Please, come and stay.

By Griffen HelmPublished 9 months ago 3 min read
1

I’ll often stand beneath the rain. It feels like a soothing balm gently calming the torrent that often crashes through my life. I used to think of it as purifying, that it could wash away every harsh memory entrenched in the fibres of my being; but that was impossible.

Instead, I take it merely as is: an edgeless formless mass, softly and cooly trailing the rain dots' sweet mist patterns across my skin. I never expect the rain to visit; it's a mindset that strikes me randomly, the desire to be soaked, to be swaddled by the basics of nature. When I was a child one of the few times I would be excited to ever go outside was sporadic torrential rains; storms that would turn our streets into shallow rivers.

Now as an adult, I often never intentionally dive out into a storm, preferring to listen to that pittering cacophony rap against the window panes from within my warm apartment. But, often, the rain still finds a way to draw me out, rushing out from its hiding spot with no warning or slyly slinking away for minutes at a time before returning with a vengeance. At these times It’ll catch me outdoors, far away from home and shelter. I’ll usually be with my dog, in sandals and wearing the most bare of clothing. And usually, it’ll find me in some contemptuous cantankerous mindest fit only for Ebenezer Scrooge or Lex Luthor, only to softly - yet firmly- slap me out of the cavernous divulges of my brain and into the earthy smelling expanse of London's better half.

WRITTEN TASK A
Reproduce the part of the records that opens with the line containing "red rectangle: moved 11 px left, 6 px up" and continues through the end of the records, leaving out the pictures.
The records are unrelated to the essay about rain.

STORED RECORDS
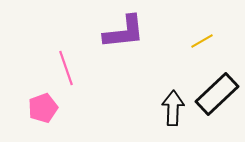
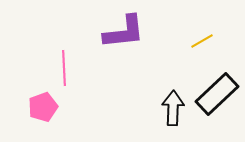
pink line: moved 2 px left; rotated 16 degrees clockwise
pink pentagon: moved 1 px up
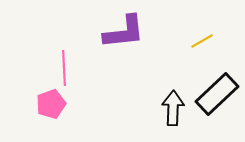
pink pentagon: moved 8 px right, 3 px up
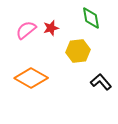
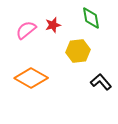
red star: moved 2 px right, 3 px up
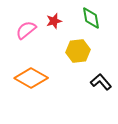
red star: moved 1 px right, 4 px up
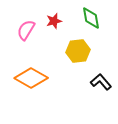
pink semicircle: rotated 20 degrees counterclockwise
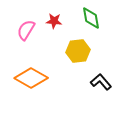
red star: rotated 21 degrees clockwise
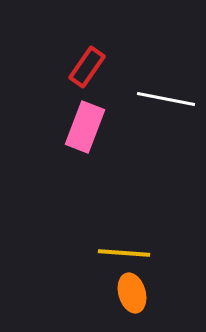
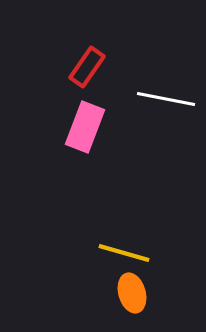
yellow line: rotated 12 degrees clockwise
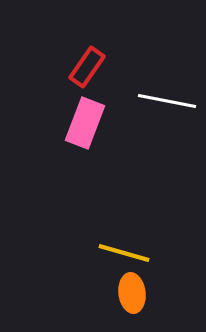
white line: moved 1 px right, 2 px down
pink rectangle: moved 4 px up
orange ellipse: rotated 9 degrees clockwise
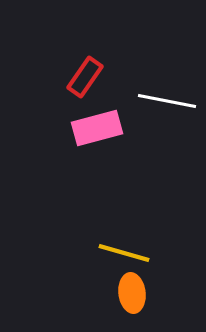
red rectangle: moved 2 px left, 10 px down
pink rectangle: moved 12 px right, 5 px down; rotated 54 degrees clockwise
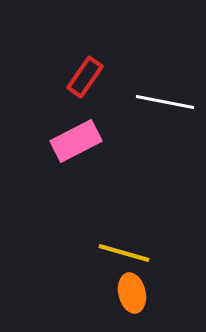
white line: moved 2 px left, 1 px down
pink rectangle: moved 21 px left, 13 px down; rotated 12 degrees counterclockwise
orange ellipse: rotated 6 degrees counterclockwise
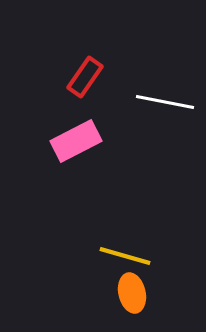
yellow line: moved 1 px right, 3 px down
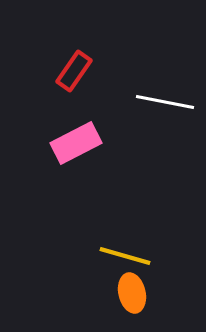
red rectangle: moved 11 px left, 6 px up
pink rectangle: moved 2 px down
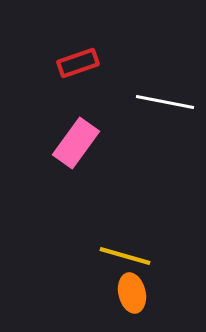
red rectangle: moved 4 px right, 8 px up; rotated 36 degrees clockwise
pink rectangle: rotated 27 degrees counterclockwise
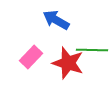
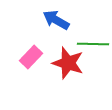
green line: moved 1 px right, 6 px up
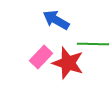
pink rectangle: moved 10 px right
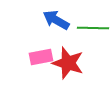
green line: moved 16 px up
pink rectangle: rotated 35 degrees clockwise
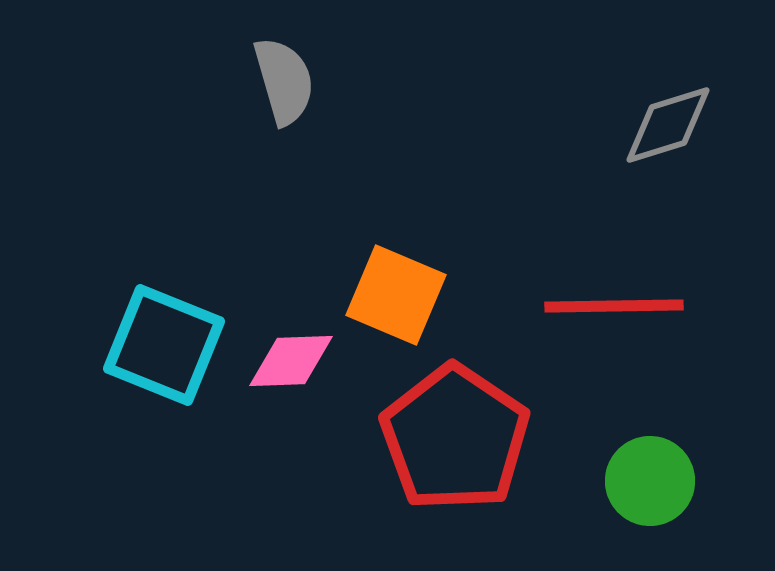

WRITTEN TASK B
Write out the essay about rain word for word.

PROBLEM SOLUTION A
red rectangle: moved 11 px left, 6 px up
pink rectangle: moved 2 px down
red rectangle: moved 4 px right, 8 px up; rotated 36 degrees clockwise
pink rectangle: rotated 27 degrees counterclockwise
green line: moved 1 px right, 6 px up
pink rectangle: moved 10 px right
green line: moved 16 px up
pink rectangle: rotated 35 degrees clockwise

PROBLEM SOLUTION B
Please, come and stay.

By Griffen HelmPublished 9 months ago 3 min read
1

I’ll often stand beneath the rain. It feels like a soothing balm gently calming the torrent that often crashes through my life. I used to think of it as purifying, that it could wash away every harsh memory entrenched in the fibres of my being; but that was impossible.

Instead, I take it merely as is: an edgeless formless mass, softly and cooly trailing the rain dots' sweet mist patterns across my skin. I never expect the rain to visit; it's a mindset that strikes me randomly, the desire to be soaked, to be swaddled by the basics of nature. When I was a child one of the few times I would be excited to ever go outside was sporadic torrential rains; storms that would turn our streets into shallow rivers.

Now as an adult, I often never intentionally dive out into a storm, preferring to listen to that pittering cacophony rap against the window panes from within my warm apartment. But, often, the rain still finds a way to draw me out, rushing out from its hiding spot with no warning or slyly slinking away for minutes at a time before returning with a vengeance. At these times It’ll catch me outdoors, far away from home and shelter. I’ll usually be with my dog, in sandals and wearing the most bare of clothing. And usually, it’ll find me in some contemptuous cantankerous mindest fit only for Ebenezer Scrooge or Lex Luthor, only to softly - yet firmly- slap me out of the cavernous divulges of my brain and into the earthy smelling expanse of London's better half.